Of the entries below, restate word for word only the section that runs from the line with "thumb cmc: (230, 175)" to the line with "pinky tip: (208, 232)", counting both ends.

[Pose landmark coordinates]
*-*-*

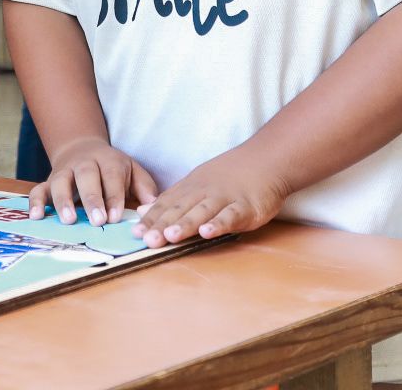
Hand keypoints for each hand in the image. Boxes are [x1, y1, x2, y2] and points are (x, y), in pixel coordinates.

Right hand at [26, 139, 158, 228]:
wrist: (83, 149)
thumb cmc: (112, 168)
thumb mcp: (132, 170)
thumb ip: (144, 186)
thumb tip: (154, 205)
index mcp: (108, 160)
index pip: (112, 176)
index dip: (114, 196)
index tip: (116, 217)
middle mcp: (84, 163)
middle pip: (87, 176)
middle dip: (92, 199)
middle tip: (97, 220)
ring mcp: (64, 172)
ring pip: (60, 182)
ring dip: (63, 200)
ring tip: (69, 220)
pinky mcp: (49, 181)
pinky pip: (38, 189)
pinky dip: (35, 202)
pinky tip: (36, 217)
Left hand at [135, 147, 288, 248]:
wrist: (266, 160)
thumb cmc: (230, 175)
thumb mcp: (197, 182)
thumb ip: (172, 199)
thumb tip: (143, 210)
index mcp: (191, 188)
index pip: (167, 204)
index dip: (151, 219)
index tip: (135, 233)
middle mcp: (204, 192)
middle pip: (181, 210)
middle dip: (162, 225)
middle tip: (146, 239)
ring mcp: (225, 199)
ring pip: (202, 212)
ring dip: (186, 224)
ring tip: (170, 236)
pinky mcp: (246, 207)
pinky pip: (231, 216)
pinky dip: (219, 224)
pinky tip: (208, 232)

*-*-*

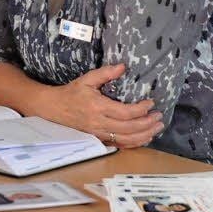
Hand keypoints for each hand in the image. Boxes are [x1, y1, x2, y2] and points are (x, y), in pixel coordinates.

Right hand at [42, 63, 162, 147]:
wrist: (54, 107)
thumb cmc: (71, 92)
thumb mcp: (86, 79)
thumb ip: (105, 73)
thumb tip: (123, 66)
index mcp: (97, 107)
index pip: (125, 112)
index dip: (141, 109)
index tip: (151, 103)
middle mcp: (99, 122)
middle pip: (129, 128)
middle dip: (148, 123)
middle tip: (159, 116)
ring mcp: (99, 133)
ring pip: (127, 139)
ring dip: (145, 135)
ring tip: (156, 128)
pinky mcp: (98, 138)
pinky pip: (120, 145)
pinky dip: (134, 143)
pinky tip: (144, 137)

*-*-*

#### Answer:
thumb cmc: (230, 175)
thumb mcp: (197, 182)
thumb ip: (172, 199)
thumb tip: (143, 210)
index mcp: (191, 188)
index pip: (167, 204)
index dip: (151, 219)
index tip: (135, 233)
middle mcp: (204, 192)
middle pip: (181, 210)
middle dip: (162, 225)
middle tip: (146, 239)
ring mcp: (225, 199)
ring pip: (202, 212)
ring dip: (186, 224)
ring tip: (170, 236)
pinky mcp: (246, 207)
pinky pip: (231, 216)
pinky dip: (219, 224)
pinky tip: (208, 232)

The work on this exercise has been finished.